Work instructions: Print the lines of the listing without any changes, starting from its first line and ending with the line that contains "MÁS DE LO MISMO", with both of those lines included.

Dataset entries:

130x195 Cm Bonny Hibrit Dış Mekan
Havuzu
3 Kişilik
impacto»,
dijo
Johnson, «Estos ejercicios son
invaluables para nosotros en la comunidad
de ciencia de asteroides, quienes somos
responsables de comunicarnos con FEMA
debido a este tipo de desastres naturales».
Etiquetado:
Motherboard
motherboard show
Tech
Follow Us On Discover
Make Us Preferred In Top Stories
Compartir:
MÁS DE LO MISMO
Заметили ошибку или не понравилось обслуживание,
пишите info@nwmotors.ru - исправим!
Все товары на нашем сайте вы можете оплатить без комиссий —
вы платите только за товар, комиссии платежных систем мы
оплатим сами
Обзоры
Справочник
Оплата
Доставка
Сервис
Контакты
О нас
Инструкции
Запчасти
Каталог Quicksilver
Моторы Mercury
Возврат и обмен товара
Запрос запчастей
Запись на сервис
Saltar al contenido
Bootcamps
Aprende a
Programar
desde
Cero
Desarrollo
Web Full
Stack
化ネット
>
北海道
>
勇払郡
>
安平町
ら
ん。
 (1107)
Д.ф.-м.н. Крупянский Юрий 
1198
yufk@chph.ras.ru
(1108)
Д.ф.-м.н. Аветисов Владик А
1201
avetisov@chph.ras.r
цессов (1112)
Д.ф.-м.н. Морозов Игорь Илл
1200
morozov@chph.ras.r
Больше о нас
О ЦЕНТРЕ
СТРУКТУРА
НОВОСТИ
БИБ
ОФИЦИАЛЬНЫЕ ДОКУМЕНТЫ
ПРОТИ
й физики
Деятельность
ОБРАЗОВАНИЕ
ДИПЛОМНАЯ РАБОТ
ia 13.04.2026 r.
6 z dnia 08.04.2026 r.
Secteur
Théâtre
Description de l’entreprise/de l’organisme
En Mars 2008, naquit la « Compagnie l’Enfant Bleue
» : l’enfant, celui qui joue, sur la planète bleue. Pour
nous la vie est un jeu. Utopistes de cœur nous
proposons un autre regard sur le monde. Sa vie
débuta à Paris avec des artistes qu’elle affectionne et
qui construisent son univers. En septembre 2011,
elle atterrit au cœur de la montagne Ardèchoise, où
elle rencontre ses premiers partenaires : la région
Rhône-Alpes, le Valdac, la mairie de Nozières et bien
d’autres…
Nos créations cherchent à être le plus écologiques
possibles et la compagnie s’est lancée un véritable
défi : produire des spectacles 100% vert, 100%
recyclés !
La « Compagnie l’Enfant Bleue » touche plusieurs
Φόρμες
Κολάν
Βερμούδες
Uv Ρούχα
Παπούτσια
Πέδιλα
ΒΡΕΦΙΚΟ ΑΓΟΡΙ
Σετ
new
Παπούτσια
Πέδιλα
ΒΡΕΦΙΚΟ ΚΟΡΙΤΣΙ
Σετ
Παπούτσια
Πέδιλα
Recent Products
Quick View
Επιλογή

Expected answer:
130x195 Cm Bonny Hibrit Dış Mekan
Havuzu
3 Kişilik
impacto»,
dijo
Johnson, «Estos ejercicios son
invaluables para nosotros en la comunidad
de ciencia de asteroides, quienes somos
responsables de comunicarnos con FEMA
debido a este tipo de desastres naturales».
Etiquetado:
Motherboard
motherboard show
Tech
Follow Us On Discover
Make Us Preferred In Top Stories
Compartir:
MÁS DE LO MISMO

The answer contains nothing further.